WHAT THE EXERCISE ASKS:
Edit the listing below by changing every "dist" to "distance", and keep all other text in every line unchanged.

>> Start DATASET RECORDS

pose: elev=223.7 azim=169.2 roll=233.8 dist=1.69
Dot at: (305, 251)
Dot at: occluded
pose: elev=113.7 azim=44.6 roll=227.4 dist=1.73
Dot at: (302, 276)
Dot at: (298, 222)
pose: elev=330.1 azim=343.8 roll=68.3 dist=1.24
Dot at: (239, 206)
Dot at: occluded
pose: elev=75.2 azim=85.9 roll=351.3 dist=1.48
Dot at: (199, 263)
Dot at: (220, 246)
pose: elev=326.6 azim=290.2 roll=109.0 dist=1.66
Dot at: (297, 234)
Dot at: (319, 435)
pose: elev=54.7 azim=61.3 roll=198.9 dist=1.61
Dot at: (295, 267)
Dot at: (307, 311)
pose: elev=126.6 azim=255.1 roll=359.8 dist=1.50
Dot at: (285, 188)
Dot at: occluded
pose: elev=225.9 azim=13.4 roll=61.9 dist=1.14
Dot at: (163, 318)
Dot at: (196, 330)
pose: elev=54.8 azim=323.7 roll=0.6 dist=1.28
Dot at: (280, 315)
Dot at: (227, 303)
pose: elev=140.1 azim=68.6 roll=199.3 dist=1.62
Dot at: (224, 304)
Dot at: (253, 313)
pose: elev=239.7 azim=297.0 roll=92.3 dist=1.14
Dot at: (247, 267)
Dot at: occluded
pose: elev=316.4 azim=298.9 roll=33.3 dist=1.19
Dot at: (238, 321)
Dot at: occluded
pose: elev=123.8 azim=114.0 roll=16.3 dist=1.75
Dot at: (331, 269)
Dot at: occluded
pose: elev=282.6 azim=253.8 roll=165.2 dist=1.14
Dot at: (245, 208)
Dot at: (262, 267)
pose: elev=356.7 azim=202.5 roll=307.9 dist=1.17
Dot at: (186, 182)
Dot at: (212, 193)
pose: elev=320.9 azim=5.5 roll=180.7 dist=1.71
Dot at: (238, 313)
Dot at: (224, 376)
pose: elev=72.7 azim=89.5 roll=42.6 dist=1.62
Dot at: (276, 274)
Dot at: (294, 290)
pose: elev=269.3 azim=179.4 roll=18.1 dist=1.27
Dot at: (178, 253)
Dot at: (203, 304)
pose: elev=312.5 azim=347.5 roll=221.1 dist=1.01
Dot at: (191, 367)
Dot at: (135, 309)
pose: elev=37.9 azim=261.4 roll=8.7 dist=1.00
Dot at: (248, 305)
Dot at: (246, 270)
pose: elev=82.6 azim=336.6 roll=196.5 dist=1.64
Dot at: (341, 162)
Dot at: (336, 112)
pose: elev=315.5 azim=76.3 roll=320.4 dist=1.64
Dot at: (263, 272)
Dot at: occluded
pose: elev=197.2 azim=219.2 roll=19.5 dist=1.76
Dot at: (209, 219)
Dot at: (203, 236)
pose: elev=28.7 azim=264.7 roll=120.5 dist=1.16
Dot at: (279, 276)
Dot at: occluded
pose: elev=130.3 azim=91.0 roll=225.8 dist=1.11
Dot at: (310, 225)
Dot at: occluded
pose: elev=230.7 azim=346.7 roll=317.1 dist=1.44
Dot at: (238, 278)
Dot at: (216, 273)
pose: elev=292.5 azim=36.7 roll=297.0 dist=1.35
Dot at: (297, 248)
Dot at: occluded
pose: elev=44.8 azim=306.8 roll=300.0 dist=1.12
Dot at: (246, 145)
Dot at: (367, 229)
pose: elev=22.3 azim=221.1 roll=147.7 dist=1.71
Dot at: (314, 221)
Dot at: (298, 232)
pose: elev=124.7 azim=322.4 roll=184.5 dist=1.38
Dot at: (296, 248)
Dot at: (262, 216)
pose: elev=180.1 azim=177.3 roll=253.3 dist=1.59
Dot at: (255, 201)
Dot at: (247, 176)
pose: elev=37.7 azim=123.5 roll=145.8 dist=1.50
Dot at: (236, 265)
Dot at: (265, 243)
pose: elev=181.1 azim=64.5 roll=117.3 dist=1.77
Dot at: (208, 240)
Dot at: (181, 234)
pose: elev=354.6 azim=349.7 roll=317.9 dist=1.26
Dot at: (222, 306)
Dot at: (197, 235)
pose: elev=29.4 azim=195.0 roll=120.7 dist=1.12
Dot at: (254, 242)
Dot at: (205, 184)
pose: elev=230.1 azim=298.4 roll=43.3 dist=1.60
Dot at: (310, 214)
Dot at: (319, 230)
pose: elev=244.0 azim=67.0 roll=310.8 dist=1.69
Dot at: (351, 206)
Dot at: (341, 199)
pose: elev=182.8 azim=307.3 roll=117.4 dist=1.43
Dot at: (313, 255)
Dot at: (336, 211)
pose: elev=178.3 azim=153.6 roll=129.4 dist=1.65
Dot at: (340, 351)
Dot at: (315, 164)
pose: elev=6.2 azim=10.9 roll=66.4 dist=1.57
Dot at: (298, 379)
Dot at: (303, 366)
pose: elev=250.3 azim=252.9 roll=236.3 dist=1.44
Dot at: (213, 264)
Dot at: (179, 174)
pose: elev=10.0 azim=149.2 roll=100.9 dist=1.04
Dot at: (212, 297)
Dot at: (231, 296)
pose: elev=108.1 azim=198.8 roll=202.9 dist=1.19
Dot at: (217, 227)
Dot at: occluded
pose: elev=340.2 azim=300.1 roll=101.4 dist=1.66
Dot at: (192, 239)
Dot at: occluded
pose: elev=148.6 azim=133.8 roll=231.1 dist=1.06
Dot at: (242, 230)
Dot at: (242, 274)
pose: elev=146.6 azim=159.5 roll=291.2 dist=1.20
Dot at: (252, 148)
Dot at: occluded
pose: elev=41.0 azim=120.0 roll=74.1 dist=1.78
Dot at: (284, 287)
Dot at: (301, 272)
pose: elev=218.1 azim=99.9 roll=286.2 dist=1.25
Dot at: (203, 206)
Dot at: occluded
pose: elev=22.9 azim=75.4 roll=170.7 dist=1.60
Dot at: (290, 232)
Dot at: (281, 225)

>> End DATASET RECORDS

RESULT FOR THIS EXERCISE:
pose: elev=223.7 azim=169.2 roll=233.8 distance=1.69
Dot at: (305, 251)
Dot at: occluded
pose: elev=113.7 azim=44.6 roll=227.4 distance=1.73
Dot at: (302, 276)
Dot at: (298, 222)
pose: elev=330.1 azim=343.8 roll=68.3 distance=1.24
Dot at: (239, 206)
Dot at: occluded
pose: elev=75.2 azim=85.9 roll=351.3 distance=1.48
Dot at: (199, 263)
Dot at: (220, 246)
pose: elev=326.6 azim=290.2 roll=109.0 distance=1.66
Dot at: (297, 234)
Dot at: (319, 435)
pose: elev=54.7 azim=61.3 roll=198.9 distance=1.61
Dot at: (295, 267)
Dot at: (307, 311)
pose: elev=126.6 azim=255.1 roll=359.8 distance=1.50
Dot at: (285, 188)
Dot at: occluded
pose: elev=225.9 azim=13.4 roll=61.9 distance=1.14
Dot at: (163, 318)
Dot at: (196, 330)
pose: elev=54.8 azim=323.7 roll=0.6 distance=1.28
Dot at: (280, 315)
Dot at: (227, 303)
pose: elev=140.1 azim=68.6 roll=199.3 distance=1.62
Dot at: (224, 304)
Dot at: (253, 313)
pose: elev=239.7 azim=297.0 roll=92.3 distance=1.14
Dot at: (247, 267)
Dot at: occluded
pose: elev=316.4 azim=298.9 roll=33.3 distance=1.19
Dot at: (238, 321)
Dot at: occluded
pose: elev=123.8 azim=114.0 roll=16.3 distance=1.75
Dot at: (331, 269)
Dot at: occluded
pose: elev=282.6 azim=253.8 roll=165.2 distance=1.14
Dot at: (245, 208)
Dot at: (262, 267)
pose: elev=356.7 azim=202.5 roll=307.9 distance=1.17
Dot at: (186, 182)
Dot at: (212, 193)
pose: elev=320.9 azim=5.5 roll=180.7 distance=1.71
Dot at: (238, 313)
Dot at: (224, 376)
pose: elev=72.7 azim=89.5 roll=42.6 distance=1.62
Dot at: (276, 274)
Dot at: (294, 290)
pose: elev=269.3 azim=179.4 roll=18.1 distance=1.27
Dot at: (178, 253)
Dot at: (203, 304)
pose: elev=312.5 azim=347.5 roll=221.1 distance=1.01
Dot at: (191, 367)
Dot at: (135, 309)
pose: elev=37.9 azim=261.4 roll=8.7 distance=1.00
Dot at: (248, 305)
Dot at: (246, 270)
pose: elev=82.6 azim=336.6 roll=196.5 distance=1.64
Dot at: (341, 162)
Dot at: (336, 112)
pose: elev=315.5 azim=76.3 roll=320.4 distance=1.64
Dot at: (263, 272)
Dot at: occluded
pose: elev=197.2 azim=219.2 roll=19.5 distance=1.76
Dot at: (209, 219)
Dot at: (203, 236)
pose: elev=28.7 azim=264.7 roll=120.5 distance=1.16
Dot at: (279, 276)
Dot at: occluded
pose: elev=130.3 azim=91.0 roll=225.8 distance=1.11
Dot at: (310, 225)
Dot at: occluded
pose: elev=230.7 azim=346.7 roll=317.1 distance=1.44
Dot at: (238, 278)
Dot at: (216, 273)
pose: elev=292.5 azim=36.7 roll=297.0 distance=1.35
Dot at: (297, 248)
Dot at: occluded
pose: elev=44.8 azim=306.8 roll=300.0 distance=1.12
Dot at: (246, 145)
Dot at: (367, 229)
pose: elev=22.3 azim=221.1 roll=147.7 distance=1.71
Dot at: (314, 221)
Dot at: (298, 232)
pose: elev=124.7 azim=322.4 roll=184.5 distance=1.38
Dot at: (296, 248)
Dot at: (262, 216)
pose: elev=180.1 azim=177.3 roll=253.3 distance=1.59
Dot at: (255, 201)
Dot at: (247, 176)
pose: elev=37.7 azim=123.5 roll=145.8 distance=1.50
Dot at: (236, 265)
Dot at: (265, 243)
pose: elev=181.1 azim=64.5 roll=117.3 distance=1.77
Dot at: (208, 240)
Dot at: (181, 234)
pose: elev=354.6 azim=349.7 roll=317.9 distance=1.26
Dot at: (222, 306)
Dot at: (197, 235)
pose: elev=29.4 azim=195.0 roll=120.7 distance=1.12
Dot at: (254, 242)
Dot at: (205, 184)
pose: elev=230.1 azim=298.4 roll=43.3 distance=1.60
Dot at: (310, 214)
Dot at: (319, 230)
pose: elev=244.0 azim=67.0 roll=310.8 distance=1.69
Dot at: (351, 206)
Dot at: (341, 199)
pose: elev=182.8 azim=307.3 roll=117.4 distance=1.43
Dot at: (313, 255)
Dot at: (336, 211)
pose: elev=178.3 azim=153.6 roll=129.4 distance=1.65
Dot at: (340, 351)
Dot at: (315, 164)
pose: elev=6.2 azim=10.9 roll=66.4 distance=1.57
Dot at: (298, 379)
Dot at: (303, 366)
pose: elev=250.3 azim=252.9 roll=236.3 distance=1.44
Dot at: (213, 264)
Dot at: (179, 174)
pose: elev=10.0 azim=149.2 roll=100.9 distance=1.04
Dot at: (212, 297)
Dot at: (231, 296)
pose: elev=108.1 azim=198.8 roll=202.9 distance=1.19
Dot at: (217, 227)
Dot at: occluded
pose: elev=340.2 azim=300.1 roll=101.4 distance=1.66
Dot at: (192, 239)
Dot at: occluded
pose: elev=148.6 azim=133.8 roll=231.1 distance=1.06
Dot at: (242, 230)
Dot at: (242, 274)
pose: elev=146.6 azim=159.5 roll=291.2 distance=1.20
Dot at: (252, 148)
Dot at: occluded
pose: elev=41.0 azim=120.0 roll=74.1 distance=1.78
Dot at: (284, 287)
Dot at: (301, 272)
pose: elev=218.1 azim=99.9 roll=286.2 distance=1.25
Dot at: (203, 206)
Dot at: occluded
pose: elev=22.9 azim=75.4 roll=170.7 distance=1.60
Dot at: (290, 232)
Dot at: (281, 225)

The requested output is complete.